Пусть Бабило и Какано думают, что живы их дорогие мальчики, что в этом может быть плохого? Ничего. Это неправда? А если правда? Если это правда, тогда - хорошо? Хорошо! Вот в том-то и дело! Всякая правда хороша?
Этого не может быть! Ну а всякая ложь? Плоха ли всякая ложь? Нет, конечно! Но ведь хорошая ложь лучше плохой правды? Лучше! В том-то и дело!..
- А сейчас о чем ты думаешь, Сосойя?
- А сейчас я думаю о том, как завтра тетя испечет большой-пребольшой мчади и как я наброшусь на него!
- Сосойя, какого цвета небо?
- Синее, Хатия.
- А какого цвета синий цвет?
- Синий?.. Ну... Синий - это цвет неба.
- А это красивый цвет?
- Очень красивый, Хатия!
- А что это значит - красивый? - пе отставала Хатия.
- Красивый? - Я привстал и посмотрел в лицо Хатии. - Красивы большие синие глаза... Черные брови...

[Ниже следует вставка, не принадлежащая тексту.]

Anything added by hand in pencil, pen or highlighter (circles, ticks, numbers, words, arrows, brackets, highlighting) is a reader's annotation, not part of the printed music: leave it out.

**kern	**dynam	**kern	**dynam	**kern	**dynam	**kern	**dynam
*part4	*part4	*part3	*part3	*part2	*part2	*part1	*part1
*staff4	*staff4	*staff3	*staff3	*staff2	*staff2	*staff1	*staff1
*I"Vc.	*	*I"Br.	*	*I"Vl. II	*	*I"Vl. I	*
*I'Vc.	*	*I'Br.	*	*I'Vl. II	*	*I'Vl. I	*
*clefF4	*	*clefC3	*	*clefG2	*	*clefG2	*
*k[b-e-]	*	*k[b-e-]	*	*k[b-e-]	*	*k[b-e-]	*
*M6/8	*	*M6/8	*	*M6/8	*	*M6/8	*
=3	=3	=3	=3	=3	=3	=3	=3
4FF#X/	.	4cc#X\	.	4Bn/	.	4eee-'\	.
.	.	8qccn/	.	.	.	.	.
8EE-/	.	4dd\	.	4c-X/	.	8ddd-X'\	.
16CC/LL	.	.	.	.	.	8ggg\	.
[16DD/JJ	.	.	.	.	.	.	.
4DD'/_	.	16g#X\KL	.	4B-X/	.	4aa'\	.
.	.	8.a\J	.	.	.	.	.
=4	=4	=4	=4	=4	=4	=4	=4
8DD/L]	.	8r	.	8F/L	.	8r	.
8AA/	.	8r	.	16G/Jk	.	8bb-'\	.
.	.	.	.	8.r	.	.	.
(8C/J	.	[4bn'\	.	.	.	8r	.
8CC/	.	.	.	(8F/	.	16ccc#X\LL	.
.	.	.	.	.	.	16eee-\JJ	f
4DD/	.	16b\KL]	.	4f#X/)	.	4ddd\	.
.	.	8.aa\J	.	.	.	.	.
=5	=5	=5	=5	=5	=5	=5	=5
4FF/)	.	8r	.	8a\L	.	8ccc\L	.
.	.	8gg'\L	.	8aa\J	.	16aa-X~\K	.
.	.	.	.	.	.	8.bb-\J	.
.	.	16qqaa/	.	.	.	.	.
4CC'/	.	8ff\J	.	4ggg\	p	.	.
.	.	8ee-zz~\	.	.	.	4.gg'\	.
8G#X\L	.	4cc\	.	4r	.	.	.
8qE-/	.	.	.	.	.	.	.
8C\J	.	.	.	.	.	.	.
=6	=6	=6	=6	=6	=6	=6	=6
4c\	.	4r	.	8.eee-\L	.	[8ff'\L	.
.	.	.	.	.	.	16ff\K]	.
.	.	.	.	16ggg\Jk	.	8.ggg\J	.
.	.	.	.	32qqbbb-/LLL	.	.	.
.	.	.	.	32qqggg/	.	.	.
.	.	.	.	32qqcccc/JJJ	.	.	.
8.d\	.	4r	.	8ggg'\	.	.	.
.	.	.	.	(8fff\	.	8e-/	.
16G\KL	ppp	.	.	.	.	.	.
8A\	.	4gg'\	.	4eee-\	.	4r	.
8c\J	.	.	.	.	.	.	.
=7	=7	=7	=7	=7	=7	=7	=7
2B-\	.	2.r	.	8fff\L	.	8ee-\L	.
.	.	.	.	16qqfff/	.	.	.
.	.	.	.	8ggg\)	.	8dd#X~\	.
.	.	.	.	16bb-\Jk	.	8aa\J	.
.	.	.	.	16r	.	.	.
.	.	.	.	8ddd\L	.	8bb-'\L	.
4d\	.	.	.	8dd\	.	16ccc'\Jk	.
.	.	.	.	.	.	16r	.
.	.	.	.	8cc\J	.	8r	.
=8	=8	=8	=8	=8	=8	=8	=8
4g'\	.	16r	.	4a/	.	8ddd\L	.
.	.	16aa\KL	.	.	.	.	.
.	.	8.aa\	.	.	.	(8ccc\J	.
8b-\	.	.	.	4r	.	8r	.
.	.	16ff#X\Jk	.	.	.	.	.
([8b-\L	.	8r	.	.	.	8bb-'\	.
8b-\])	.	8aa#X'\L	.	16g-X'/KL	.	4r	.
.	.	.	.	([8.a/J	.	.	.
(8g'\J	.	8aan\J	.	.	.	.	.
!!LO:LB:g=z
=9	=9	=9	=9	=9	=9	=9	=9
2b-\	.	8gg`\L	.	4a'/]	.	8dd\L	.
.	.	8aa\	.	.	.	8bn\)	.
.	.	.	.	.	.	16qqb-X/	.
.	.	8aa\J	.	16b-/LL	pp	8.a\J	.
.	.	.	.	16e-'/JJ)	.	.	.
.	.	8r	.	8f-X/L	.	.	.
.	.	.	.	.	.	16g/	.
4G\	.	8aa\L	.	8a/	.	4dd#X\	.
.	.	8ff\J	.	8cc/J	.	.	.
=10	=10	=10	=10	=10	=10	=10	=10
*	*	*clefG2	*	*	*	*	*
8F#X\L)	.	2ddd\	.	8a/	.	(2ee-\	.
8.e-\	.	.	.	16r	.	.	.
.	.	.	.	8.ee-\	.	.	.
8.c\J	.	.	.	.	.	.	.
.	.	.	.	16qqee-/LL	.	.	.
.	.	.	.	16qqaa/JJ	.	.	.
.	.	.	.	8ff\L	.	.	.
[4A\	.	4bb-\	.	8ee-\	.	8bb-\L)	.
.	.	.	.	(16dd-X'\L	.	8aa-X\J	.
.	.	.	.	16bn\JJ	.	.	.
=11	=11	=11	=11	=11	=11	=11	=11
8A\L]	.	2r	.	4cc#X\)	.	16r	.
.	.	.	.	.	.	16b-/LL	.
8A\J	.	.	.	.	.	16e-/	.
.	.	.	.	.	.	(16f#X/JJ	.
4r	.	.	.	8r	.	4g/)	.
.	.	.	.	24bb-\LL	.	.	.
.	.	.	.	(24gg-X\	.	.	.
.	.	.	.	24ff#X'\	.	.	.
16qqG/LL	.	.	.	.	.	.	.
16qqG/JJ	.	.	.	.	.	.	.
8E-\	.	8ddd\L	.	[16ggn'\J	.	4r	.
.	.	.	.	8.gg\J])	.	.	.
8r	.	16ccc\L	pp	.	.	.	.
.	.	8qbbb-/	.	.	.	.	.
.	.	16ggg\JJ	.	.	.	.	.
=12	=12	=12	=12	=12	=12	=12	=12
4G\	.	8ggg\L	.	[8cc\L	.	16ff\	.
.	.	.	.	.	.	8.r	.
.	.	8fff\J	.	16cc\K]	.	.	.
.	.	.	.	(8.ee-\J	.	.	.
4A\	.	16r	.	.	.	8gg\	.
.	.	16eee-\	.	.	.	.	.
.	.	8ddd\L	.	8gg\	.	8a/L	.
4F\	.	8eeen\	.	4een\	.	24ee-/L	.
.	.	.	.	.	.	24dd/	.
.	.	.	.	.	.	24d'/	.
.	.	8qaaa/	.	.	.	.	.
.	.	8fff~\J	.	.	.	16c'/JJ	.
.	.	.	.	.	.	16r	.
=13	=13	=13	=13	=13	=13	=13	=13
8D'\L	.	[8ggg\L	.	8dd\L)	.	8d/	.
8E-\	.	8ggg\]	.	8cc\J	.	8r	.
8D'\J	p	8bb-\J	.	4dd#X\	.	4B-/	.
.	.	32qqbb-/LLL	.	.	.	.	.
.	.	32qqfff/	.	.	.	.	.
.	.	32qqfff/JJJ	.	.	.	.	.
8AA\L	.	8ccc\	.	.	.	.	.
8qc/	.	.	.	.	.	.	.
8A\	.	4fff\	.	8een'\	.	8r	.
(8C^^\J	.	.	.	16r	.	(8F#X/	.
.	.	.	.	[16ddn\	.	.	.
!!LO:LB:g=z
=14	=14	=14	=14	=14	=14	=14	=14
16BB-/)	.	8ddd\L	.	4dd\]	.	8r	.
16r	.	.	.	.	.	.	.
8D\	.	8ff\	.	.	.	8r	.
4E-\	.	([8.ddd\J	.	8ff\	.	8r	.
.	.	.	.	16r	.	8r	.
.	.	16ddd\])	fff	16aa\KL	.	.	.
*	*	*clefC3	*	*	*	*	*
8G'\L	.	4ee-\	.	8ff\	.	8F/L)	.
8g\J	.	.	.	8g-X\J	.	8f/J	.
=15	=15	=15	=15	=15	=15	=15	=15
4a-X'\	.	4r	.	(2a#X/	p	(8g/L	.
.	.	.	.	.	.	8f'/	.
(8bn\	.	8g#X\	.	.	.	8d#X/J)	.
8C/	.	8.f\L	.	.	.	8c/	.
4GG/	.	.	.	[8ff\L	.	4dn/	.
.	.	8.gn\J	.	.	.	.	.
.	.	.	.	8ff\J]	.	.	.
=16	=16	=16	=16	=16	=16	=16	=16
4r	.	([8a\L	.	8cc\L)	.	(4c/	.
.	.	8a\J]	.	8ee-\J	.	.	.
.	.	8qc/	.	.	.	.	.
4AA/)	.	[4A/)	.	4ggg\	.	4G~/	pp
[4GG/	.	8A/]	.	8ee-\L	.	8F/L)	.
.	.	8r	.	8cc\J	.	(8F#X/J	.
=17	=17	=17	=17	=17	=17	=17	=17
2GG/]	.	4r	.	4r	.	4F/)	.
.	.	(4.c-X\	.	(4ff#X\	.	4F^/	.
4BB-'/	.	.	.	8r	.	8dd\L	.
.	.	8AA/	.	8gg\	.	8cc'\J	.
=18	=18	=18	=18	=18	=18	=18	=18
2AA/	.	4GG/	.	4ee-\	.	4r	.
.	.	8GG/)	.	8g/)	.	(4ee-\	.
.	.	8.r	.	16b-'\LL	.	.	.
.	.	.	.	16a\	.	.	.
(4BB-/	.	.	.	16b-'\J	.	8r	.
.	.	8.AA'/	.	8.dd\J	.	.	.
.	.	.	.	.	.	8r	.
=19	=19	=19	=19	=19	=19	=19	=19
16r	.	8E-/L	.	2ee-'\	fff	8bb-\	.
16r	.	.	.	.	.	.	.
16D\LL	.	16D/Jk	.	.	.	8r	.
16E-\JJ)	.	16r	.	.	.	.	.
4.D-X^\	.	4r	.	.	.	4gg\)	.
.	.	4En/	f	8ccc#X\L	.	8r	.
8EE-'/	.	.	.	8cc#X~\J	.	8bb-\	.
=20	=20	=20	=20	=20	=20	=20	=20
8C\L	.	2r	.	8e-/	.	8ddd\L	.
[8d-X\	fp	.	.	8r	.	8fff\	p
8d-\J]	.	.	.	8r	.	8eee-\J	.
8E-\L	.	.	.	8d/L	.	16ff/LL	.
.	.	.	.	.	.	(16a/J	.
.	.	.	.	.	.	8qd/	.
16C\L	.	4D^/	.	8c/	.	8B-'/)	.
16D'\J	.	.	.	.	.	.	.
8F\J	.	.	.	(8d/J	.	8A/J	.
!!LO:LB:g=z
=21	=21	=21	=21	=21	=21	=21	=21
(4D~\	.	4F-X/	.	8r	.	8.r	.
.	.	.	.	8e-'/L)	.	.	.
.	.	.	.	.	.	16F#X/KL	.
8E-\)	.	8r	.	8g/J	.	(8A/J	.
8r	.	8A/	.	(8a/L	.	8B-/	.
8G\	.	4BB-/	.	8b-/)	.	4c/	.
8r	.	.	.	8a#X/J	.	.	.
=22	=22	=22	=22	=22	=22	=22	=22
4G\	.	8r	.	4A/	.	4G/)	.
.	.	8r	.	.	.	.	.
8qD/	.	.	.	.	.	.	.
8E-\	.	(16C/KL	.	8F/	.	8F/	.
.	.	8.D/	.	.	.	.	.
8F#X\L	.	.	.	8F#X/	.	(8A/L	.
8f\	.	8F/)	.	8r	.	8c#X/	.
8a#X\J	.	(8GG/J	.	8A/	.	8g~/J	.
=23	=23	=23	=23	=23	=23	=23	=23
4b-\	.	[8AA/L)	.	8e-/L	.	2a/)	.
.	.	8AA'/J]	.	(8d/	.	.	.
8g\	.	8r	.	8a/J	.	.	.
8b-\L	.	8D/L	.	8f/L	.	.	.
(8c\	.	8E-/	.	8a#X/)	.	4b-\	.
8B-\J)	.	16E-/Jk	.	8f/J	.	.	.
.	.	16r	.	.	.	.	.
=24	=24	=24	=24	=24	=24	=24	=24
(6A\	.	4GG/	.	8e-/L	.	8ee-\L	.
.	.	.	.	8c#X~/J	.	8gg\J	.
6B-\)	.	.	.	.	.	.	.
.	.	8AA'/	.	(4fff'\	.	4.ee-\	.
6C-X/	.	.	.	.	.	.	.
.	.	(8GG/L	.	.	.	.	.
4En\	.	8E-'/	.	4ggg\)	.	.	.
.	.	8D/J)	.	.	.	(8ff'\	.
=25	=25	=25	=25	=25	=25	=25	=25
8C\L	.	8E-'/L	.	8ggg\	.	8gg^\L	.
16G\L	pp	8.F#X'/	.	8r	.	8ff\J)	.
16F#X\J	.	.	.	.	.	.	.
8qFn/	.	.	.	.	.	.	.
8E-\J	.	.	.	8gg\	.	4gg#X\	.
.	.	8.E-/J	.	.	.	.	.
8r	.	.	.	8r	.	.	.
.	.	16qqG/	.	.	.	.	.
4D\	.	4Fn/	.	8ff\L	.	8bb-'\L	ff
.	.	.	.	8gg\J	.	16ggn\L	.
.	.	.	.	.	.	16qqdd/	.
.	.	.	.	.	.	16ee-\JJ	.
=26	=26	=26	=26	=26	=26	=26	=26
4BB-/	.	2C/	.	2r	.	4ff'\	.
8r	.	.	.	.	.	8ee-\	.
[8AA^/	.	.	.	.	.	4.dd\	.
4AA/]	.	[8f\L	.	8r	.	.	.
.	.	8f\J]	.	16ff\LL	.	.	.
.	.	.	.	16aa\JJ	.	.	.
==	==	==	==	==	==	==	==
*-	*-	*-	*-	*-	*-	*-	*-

Черные ресницы... - Я провел пальцами по глазам Хатии. - Красивы каштановые волосы... Маленький нос...
Пухлые губы... Белые зубы... Красивы прозрачные уши, высокая шея... Вот ты, например, Хатия, красивая...
- Значит, я - синяя, цвета неба?
Я вздохнул.
- А ты какой, Сосойя?
- Я? Я - обезьяна!
- А какая она, обезьяна?
- Точно такая, как я!
Хатия погладила мое лицо.
- Какого цвета у тебя волосы?
- Черные.
- Глаза и у тебя большие. И ресницы длинные. А глаза у тебя какого цвета?
- Карие.
- Нос - прямой, небольшой... И губы пухлые.
А зубы?
- Зубы у всех белые, Хатия.
- Ты красивый, Сосойя?
- Хорошо, что ты не видишь меня!
- Я вижу тебя, Сосойя! Тебя и солнце. И больше ничего.
Я лег опять. Хатия склонилась ко мне, приложила ухо к груди. Наверно, она прислушивалась к биению моего сердца. А я наслаждался теплом ее рук и щеки и, как тогда, на берегу Супсы, чувствовал, как это тепло вливается в меня. Я слушал, шум реки, верещание сверчков, лай собак и не видел ничего, кроме Хатии и усеянного звездами неба. Я знал, что Хатия видит только солнце и меня, и был уверен, что и небо, наверно, видит нас - Хатию и меня.
* * *
Я проснулся с первыми лучами солнца. Быстро вскочил, оделся и подошел к постели Хатии. Подложив под щеку обе ладони, она мирно спала. Я стал легонько тормошить ее.
- Хатия!
- А? Это ты, Coco? - Хатия присела в кровати.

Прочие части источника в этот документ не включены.